RemoteApp international keyboard layouts

Whilst publishing some RemoteApps to a disperse group of users internationally we needed to be able to support more than the default (well, default to most of the English speaking world anyway) QWERTY keyboard layout.

Initially I was thinking that this could be a big deal and my first thoughts were that this would involve creating custom profile setups for different groups with the correct language and keyboard layout defined but, as it turned out, this was not the case and this was simply a case of installing the additional keyboard layouts using good old 'Region and Language' option within control panel and then going to the 'Keyboards and Languages' tab and adding the additional layout required.


After that, in the 'Text Services and Input Languages' window, go to 'Advanced Key Settings' and verify or change the option to toggle between the two keyboard layouts.  The default is to use Left Alt+Shift but this can be changed to something else if you wish.



Once set, when you launch the RemoteApp you can now toggle the keyboard layout by simply pressing the toggle command you set and away you go!  Simple....as IT should be! :)

Friday 18 January 2013

Missing 'Unknown Media Changer' from device manager

We recently performed an expansion to one of our tape libraries which was a Quantum Scalar i500 unit.  These are very flexible units which range from 2 to 18 tape drives depending on configuration.
We we expanding this unit from 4 to 10 LTO4 drives which meant that we had to add two new drives to the existing enclosure and then bolt on a 9u expansion unit to house the other 4 drives.

All of this went well and after running all of the library tests and coming up good we were ready to re-present this library back to the backup servers to be re-incorporated to our backup policies.
It was here that we ran into a problem which I suspect is quite common in this situation.
When we brought our backup server online again the server could now see 10 LTO4 drives, but could no longer see the 'unknown media changer' which appears within device manager representing the library configuration.

After being sent on a bit of a goose chase by a Quantum article stating that this is caused by the wrong HBA driver installed on our fibre HBA (The article states that this is the case when a storport driver is used instead of a scsiport or fcport driver and to check with the HBA vendor for the correct driver to resolve the issue) it turns out that the issue was a lot simpler to fix (isn't it always the case?).

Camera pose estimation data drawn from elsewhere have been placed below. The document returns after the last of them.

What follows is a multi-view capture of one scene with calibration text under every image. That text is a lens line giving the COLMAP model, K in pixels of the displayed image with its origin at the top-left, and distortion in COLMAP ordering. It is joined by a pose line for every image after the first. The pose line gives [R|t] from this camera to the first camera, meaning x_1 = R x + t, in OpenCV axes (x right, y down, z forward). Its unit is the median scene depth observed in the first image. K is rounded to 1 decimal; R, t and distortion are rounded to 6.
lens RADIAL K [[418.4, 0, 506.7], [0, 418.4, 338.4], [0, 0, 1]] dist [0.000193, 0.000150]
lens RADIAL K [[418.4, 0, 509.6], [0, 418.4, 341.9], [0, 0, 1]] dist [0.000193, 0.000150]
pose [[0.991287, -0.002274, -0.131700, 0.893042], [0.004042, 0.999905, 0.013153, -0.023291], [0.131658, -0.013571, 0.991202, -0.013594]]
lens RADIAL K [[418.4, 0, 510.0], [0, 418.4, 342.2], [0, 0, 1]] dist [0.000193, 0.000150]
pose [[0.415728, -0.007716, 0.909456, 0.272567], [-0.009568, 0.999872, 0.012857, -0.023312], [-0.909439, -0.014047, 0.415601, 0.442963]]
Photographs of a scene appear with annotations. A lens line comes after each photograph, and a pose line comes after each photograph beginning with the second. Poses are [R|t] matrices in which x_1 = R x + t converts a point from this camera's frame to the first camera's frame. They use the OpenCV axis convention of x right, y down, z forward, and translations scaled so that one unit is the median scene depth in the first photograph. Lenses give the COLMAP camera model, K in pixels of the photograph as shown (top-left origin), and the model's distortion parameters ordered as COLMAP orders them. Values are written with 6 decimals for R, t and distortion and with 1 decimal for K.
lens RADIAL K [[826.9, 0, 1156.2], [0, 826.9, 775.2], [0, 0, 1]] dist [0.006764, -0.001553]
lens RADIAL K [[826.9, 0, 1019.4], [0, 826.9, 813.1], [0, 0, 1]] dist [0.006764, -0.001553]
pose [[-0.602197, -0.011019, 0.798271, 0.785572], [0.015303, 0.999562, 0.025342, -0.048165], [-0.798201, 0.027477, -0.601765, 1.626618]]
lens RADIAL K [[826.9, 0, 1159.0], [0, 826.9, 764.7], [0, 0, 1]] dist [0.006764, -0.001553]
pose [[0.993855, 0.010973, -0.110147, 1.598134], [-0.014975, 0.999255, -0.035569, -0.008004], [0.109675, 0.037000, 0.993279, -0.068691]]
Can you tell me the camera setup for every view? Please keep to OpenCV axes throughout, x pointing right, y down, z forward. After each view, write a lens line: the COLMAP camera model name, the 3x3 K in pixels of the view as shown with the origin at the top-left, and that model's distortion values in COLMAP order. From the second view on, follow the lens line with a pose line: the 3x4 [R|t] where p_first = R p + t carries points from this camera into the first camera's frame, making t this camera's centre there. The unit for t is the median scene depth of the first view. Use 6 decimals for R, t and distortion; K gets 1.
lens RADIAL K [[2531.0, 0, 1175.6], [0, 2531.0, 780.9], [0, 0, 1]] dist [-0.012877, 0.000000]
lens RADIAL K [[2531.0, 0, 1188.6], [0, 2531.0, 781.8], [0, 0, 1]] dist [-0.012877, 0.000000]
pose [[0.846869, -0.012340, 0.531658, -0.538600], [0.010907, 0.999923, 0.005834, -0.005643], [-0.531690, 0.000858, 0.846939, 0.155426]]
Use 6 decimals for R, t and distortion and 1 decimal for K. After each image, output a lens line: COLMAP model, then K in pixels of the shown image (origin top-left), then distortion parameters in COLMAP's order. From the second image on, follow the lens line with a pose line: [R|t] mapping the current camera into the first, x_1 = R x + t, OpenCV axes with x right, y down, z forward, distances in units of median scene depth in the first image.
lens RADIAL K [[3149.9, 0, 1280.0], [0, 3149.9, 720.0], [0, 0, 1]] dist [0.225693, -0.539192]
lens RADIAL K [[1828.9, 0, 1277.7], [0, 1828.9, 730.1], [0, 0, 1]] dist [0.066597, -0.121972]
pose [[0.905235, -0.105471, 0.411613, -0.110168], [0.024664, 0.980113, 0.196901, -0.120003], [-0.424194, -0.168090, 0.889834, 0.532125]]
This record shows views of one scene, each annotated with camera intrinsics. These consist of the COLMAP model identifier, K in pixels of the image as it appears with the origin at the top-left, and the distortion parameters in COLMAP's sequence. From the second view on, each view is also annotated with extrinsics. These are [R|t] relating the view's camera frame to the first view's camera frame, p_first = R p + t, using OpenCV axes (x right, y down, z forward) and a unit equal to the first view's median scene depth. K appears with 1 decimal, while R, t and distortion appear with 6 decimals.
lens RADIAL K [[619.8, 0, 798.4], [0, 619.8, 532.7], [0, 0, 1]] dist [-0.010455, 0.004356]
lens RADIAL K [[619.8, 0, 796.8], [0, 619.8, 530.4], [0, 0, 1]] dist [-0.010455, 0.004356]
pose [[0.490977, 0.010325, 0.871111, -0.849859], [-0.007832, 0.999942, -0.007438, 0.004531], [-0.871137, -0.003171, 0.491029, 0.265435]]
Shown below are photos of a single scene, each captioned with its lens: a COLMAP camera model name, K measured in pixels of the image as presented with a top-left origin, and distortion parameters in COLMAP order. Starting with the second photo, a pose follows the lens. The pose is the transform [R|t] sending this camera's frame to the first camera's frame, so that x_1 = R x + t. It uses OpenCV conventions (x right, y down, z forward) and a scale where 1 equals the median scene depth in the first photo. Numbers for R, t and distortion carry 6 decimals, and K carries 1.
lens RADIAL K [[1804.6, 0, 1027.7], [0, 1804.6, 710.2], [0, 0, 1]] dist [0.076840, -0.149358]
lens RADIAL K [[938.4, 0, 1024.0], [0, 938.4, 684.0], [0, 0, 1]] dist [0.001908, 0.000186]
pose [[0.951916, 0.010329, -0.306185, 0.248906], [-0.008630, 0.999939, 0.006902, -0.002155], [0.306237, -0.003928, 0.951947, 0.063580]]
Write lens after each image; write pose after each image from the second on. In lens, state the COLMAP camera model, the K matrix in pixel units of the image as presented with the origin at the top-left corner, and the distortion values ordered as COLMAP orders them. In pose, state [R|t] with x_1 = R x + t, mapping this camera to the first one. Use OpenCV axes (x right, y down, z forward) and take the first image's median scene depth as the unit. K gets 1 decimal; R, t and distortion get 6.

On the library configuration portal there is an option within the 'Setup' menu called 'Control Path'. This had nothing configured when we checked our library after the upgrade and as this sets up one of the tape drives to present all of the library configuration through to the connected server this was obviously our issue.
To resolve this we simply selected one of the drives to be the control path and applied the setting.  A quick re-scan of the devices within the media server and up popped our library and all of the correct slots etc.

The reason why this setting was no longer there was worrying to me though so I did some digging and it turns out that the way that the drive numbers are allocated can change when you add additional drives to the library, even if the original drives are not moved from their current slots.
Also, keep in mind that if you have more than one partition on your library that you will need to set the control path for each partition within the library.

PS: once you get the media changer presented to your server be sure to install the correct driver for the changer as this will then name the media changer with the make/model of the library etc.